Do lado da organização política, os assistentes de IA estão a ser utilizados para fins tão diversos como ajudar a elaborar mensagens e estratégias políticas, gerar anúncios, redigir discursos e ajudar a coordenar esforços de angariação de votos e obtenção de votos. Na Argentina, em 2023, os dois principais candidatos presidenciais usaram IA para desenvolver cartazes de campanha, vídeos e outros materiais.

Em 2024, capacidades semelhantes foram quase certamente utilizadas numa variedade de eleições em todo o mundo.
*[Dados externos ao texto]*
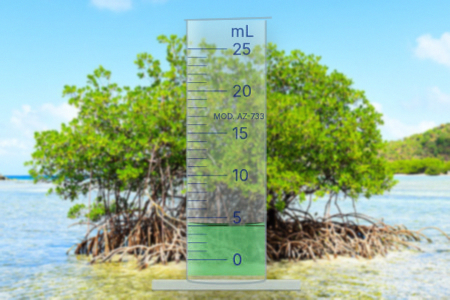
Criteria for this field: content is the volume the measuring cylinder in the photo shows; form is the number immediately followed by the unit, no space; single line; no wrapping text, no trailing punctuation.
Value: 4mL
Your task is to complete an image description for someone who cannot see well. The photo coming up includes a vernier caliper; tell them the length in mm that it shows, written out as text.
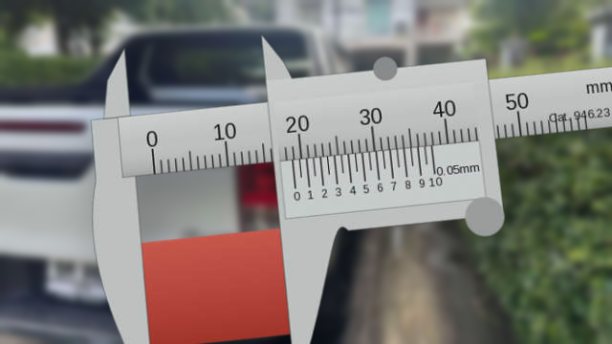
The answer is 18.8 mm
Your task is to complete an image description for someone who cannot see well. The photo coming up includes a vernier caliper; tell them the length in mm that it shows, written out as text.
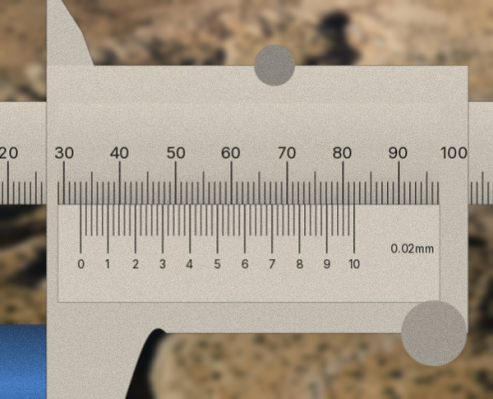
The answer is 33.0 mm
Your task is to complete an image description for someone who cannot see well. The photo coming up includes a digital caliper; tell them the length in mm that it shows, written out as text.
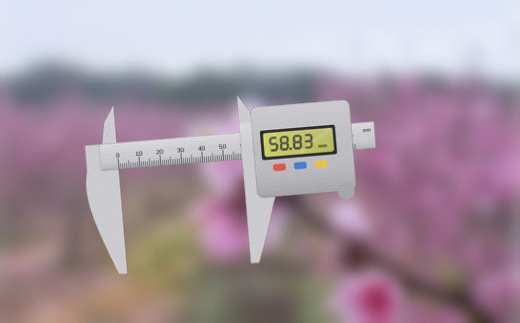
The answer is 58.83 mm
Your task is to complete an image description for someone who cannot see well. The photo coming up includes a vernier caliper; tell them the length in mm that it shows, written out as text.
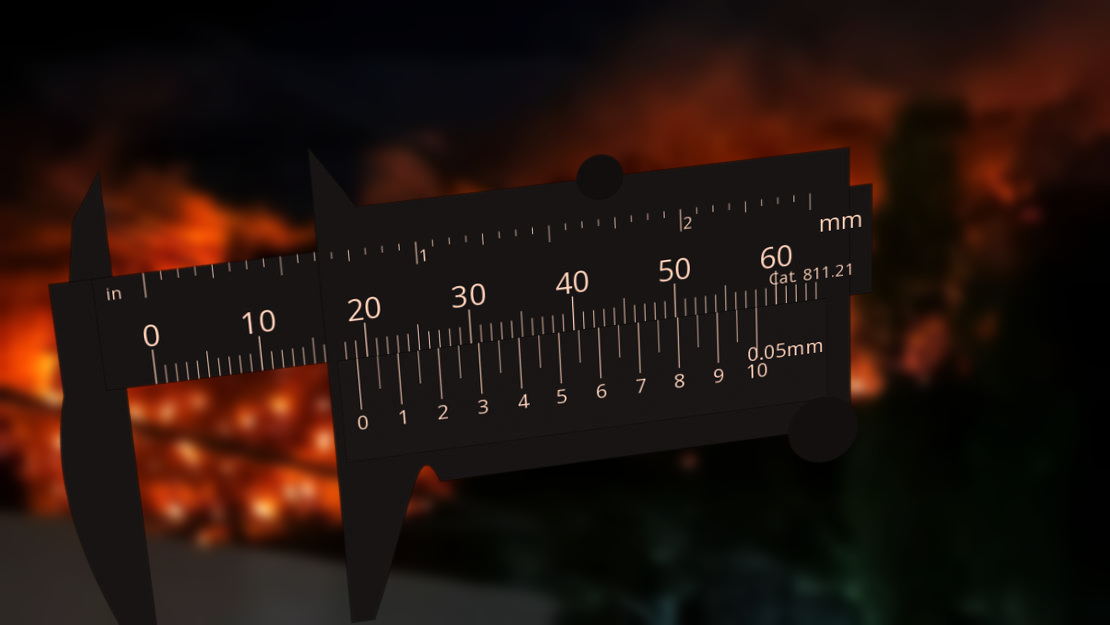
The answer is 19.0 mm
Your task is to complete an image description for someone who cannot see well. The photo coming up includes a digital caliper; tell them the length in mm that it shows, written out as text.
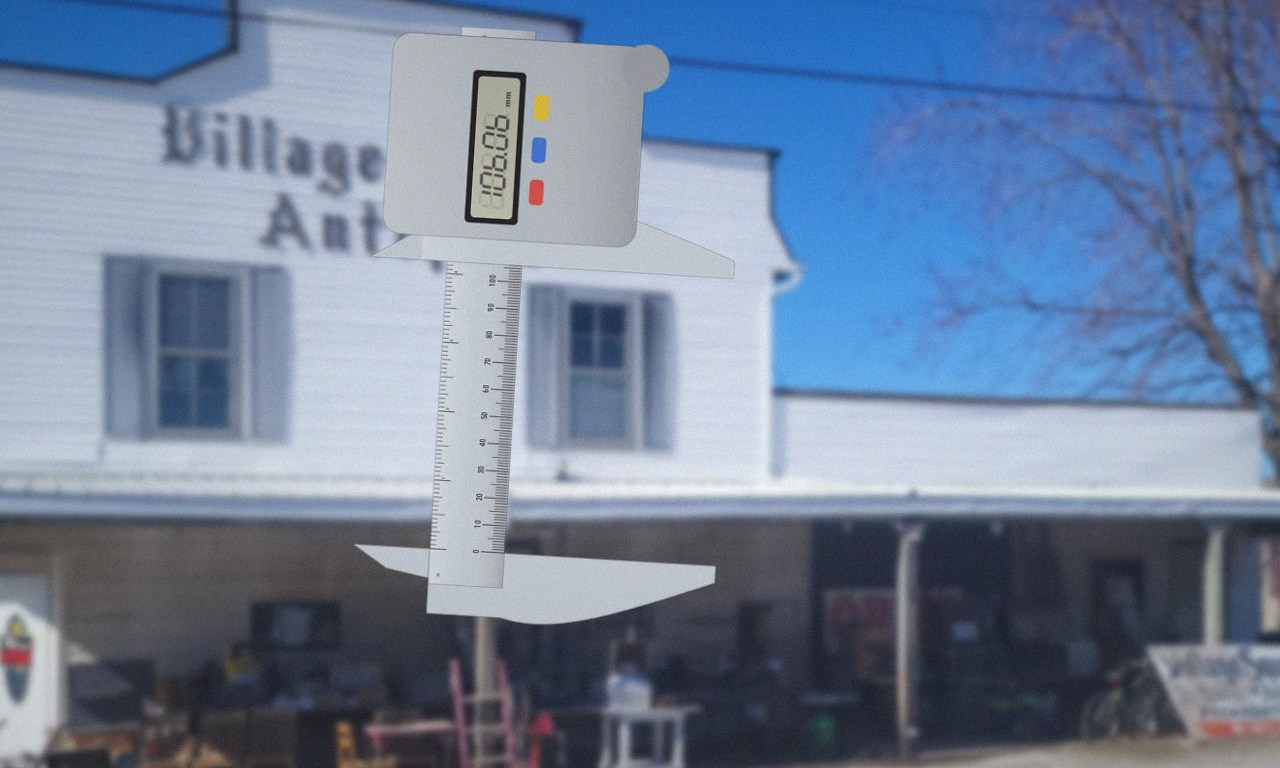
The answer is 106.06 mm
Nos EUA, por exemplo, um político da Geórgia utilizou IA para produzir publicações em blogs, imagens de campanha e podcasts. Até mesmo pacotes de software de produtividade padrão, como os da Adobe, Microsoft e Google, agora integram recursos de IA que são inevitáveis ​​– e talvez muito úteis para campanhas. Outros sistemas de IA ajudam a aconselhar os candidatos que procuram concorrer a cargos mais elevados.

Falsificações e falsificações

E houve desinformação e propaganda criadas pela IA, embora não tenham sido tão catastróficas como se temia. Dias antes das eleições na Eslováquia em 2023, um áudio falso discutindo a manipulação eleitoral se tornou viral. Esse tipo de coisa aconteceu muitas vezes em 2024, mas não está claro se alguma delas teve algum efeito real.

Na eleição presidencial dos EUA, houve muita imprensa depois que uma chamada automática de uma voz falsa de Joe Biden disse aos eleitores de New Hampshire para não votarem nas primárias democratas, mas isso não pareceu fazer muita diferença naquela votação. Da mesma forma, as imagens geradas por IA de áreas de desastre de furacões não pareceram ter muito efeito, nem uma série de endossos de celebridades falsificados por IA ou imagens e vídeos virais falsos que deturpam as ações dos candidatos e aparentemente concebidos para se aproveitar das suas fraquezas políticas.

Os serviços de inteligência russos pretendiam usar a IA para influenciar os eleitores dos EUA, mas não está claro se tiveram muito sucesso.

A IA também desempenhou um papel na proteção do ecossistema de informação. A OpenAI usou seus próprios modelos de IA para interromper uma operação de influência estrangeira iraniana que visava semear a divisão antes das eleições presidenciais dos EUA. Embora hoje qualquer pessoa possa usar ferramentas de IA para gerar áudio, imagens e textos falsos e convincentes, e essa capacidade veio para ficar, as plataformas tecnológicas também usam IA para moderar automaticamente conteúdos como discurso de ódio e extremismo. Este é um caso de uso positivo, tornando a moderação de conteúdo mais eficiente e evitando que os humanos tenham que analisar as piores ofensas, mas há espaço para que se torne mais eficaz, mais transparente e mais equitativo.

Existe potencial para que os modelos de IA sejam muito mais escaláveis ​​e adaptáveis ​​a mais línguas e países do que organizações de moderadores humanos. Mas as implementações até agora em plataformas como a Meta demonstram que é necessário muito mais trabalho para tornar estes sistemas justos e eficazes.

Uma coisa que não importou muito em 2024 foram as proibições dos desenvolvedores corporativos de IA de usar suas ferramentas para fins políticos. Apesar da ênfase da líder de mercado OpenAI na proibição de usos políticos e no uso de IA para rejeitar automaticamente um quarto de milhão de solicitações para gerar imagens de candidatos políticos, a aplicação da empresa tem sido ineficaz e o uso real é generalizado.

O gênio está solto

Todas estas tendências – boas e más – provavelmente continuarão. À medida que a IA se torna mais poderosa e capaz, é provável que se infiltre em todos os aspectos da política. Isto acontecerá quer o desempenho da IA ​​seja sobre-humano ou abaixo do ideal, quer cometa erros ou não, e quer o equilíbrio da sua utilização seja positivo ou negativo. Basta que um partido, uma campanha, um grupo externo ou mesmo um indivíduo vejam uma vantagem na automação.A conversa

Bruce Schneier, professor adjunto em políticas públicas, Escola Kennedy de Harvard e Nathan Sanders, afiliado do Berkman Klein Center for Internet & Society, Universidade de Harvard

Este artigo foi republicado de The Conversation sob uma licença Creative Commons. Leia o artigo original.